Okra Indian Style

December 07, 2010
By Holly Jennings

Indian cookbook author Shubhra Ramineni lives in Texas, where okra is a popular vegetable and is available year-round. She says that Texans are always surprised to learn that okra is also a popular vegetable in Indian cooking.

Sauteed Okra with Onions and chapati

In the South, okra is prepared in a number of ways: fried, pickled, stewed. And it is a key ingredient in gumbo, where it adds flavor and serves as a thickener.

In New England, where I live, okra is nearly as exotic as fresh curry leaves. It is rare to find it fresh in grocery stores, and even frozen is a gamble. I have sometimes found it at farmers’ markets, but not often. (This is not so surprising because okra grows best in warm climates; it is a relative of cotton, after all.) And okra is highly perishable: once picked it should be used within about three days. So I can see why Northern grocers and farmers are not inclined to take a chance on breaking into the underserved okra market. It’s a catch-22. Northerners don’t often get the chance to experiment with it because it’s hard to find, and grocers and farmers, presumably, don’t want to take a chance with okra not selling because of a lack of interest. What we need is an okra education campaign!

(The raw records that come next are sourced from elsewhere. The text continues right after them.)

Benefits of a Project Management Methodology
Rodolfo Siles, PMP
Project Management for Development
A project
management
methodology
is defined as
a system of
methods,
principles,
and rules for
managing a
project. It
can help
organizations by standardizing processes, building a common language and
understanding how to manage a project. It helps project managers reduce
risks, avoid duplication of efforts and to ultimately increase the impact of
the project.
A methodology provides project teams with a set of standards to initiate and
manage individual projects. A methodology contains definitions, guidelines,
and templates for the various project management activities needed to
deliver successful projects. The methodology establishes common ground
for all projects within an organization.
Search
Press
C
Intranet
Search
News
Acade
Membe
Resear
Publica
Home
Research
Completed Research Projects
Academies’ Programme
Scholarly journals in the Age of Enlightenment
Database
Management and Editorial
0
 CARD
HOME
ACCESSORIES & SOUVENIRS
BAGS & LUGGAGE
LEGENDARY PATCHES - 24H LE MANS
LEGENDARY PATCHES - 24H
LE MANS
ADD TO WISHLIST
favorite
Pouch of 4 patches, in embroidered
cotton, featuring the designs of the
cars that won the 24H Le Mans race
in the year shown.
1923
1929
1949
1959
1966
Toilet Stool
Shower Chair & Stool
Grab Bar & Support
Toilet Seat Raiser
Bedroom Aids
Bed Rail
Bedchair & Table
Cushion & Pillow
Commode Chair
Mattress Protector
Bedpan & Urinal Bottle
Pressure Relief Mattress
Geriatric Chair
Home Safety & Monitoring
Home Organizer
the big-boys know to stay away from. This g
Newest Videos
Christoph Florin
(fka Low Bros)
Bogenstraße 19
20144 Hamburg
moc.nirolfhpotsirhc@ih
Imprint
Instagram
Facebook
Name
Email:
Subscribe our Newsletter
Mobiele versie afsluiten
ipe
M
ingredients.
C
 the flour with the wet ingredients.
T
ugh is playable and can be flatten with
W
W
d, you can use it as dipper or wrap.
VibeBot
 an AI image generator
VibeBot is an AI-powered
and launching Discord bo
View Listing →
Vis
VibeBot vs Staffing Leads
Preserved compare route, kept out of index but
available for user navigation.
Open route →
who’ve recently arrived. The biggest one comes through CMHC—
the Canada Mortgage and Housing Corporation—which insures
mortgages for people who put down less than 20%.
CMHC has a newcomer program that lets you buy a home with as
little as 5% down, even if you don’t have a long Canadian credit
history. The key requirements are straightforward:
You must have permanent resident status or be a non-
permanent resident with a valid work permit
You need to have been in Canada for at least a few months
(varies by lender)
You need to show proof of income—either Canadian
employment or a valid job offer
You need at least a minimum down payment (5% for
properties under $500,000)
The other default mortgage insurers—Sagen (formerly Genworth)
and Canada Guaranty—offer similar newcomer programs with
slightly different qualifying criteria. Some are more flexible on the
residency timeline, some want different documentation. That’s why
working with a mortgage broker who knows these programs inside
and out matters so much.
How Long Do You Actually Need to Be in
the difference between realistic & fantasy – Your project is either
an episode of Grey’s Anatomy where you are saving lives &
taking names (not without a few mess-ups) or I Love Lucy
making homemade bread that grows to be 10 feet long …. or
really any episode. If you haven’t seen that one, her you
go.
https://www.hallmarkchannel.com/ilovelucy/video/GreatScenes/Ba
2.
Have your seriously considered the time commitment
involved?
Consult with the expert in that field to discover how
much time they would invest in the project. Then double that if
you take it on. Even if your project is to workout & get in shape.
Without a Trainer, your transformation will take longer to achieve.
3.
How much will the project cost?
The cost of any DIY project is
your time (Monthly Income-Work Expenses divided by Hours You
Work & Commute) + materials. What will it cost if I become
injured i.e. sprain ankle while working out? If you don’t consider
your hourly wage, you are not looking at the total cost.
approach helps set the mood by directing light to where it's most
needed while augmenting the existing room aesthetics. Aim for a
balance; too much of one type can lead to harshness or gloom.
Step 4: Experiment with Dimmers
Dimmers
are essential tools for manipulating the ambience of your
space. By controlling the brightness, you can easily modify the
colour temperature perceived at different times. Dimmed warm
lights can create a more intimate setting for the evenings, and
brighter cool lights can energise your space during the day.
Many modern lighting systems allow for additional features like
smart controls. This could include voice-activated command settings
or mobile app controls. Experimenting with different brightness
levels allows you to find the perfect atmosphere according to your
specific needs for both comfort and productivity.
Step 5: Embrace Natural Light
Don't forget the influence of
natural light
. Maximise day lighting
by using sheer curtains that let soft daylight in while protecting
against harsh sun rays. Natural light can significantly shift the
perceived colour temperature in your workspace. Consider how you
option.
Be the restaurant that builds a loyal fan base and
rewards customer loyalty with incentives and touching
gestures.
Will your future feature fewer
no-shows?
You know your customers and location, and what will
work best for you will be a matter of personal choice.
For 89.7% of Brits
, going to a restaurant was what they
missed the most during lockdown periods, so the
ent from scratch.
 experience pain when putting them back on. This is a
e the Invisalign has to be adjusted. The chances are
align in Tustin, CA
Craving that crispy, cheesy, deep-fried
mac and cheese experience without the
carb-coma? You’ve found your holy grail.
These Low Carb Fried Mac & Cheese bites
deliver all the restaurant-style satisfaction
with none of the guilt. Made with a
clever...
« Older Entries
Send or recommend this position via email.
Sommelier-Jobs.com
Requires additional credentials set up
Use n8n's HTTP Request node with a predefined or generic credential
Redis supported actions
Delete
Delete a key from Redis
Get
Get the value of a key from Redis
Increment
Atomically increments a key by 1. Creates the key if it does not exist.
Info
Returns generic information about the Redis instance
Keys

Ms. Ramineni should get a gold star for her work to educate the non–okra eating peoples of the North. In her cookbook Entice with Spice she includes an easy-to-make recipe for Sautéed Okra with Onions (Bhindi Pyaz in Hindi). It requires just a few ingredients and spices—fresh or frozen okra, onions, some all-important lime juice, ground turmeric, cayenne pepper, and black pepper—and salt to season. She includes an important preparation tip in which she explains how to avoid the dreaded “slime” that can be quite off-putting to the uninitiated. The slime that okra releases when cut is natural plant mucilage that has thickening capabilities. (Having planted okra in my garden this summer, I can tell you that the slime is even released from the stem where it is cut from the plant.)

When okra is cooked in liquid the amount of mucilage that is released increases—thus its use in gumbo as a thickener. Apparently the increase in slime also occurs when cut okra simply comes into contact with liquid, which is why Ms. Ramineni stresses the importance of rinsing and patting okra dry BEFORE cutting it. She recounts how the first time she made okra she chopped it and then washed it; the result was slime everywhere.

Another deterrent to slime is acid and, according to Howard McGee in On Food and Cooking, a dry cooking method, like sautéing. Both are employed in Bhindi Pyaz.

I followed the instructions for Sautéed Okra and Onions to the letter and enjoyed slime-free okra. There is a little bit of slime when cutting the okra, but, as Ms. Ramineni promises, it dissipates as it cooks with the lime juice. When making the okra dish I used a combination of frozen okra I’d purchased at Gagan, an Indian market in Burlington, Vermont, and some that I’d grown in my garden and blanched and froze myself. (To learn more about the learning curve of growing okra in the North, read: “Growing Heat-Loving Vegetables in the North”.) I made homemade chapatti, an everyday flatbread, also from Entice with Spice, to go with the okra, which made great light lunch. If you’re new to cooking okra, Ms. Ramineni’s recipe is a great way to get started with this underused vegetable.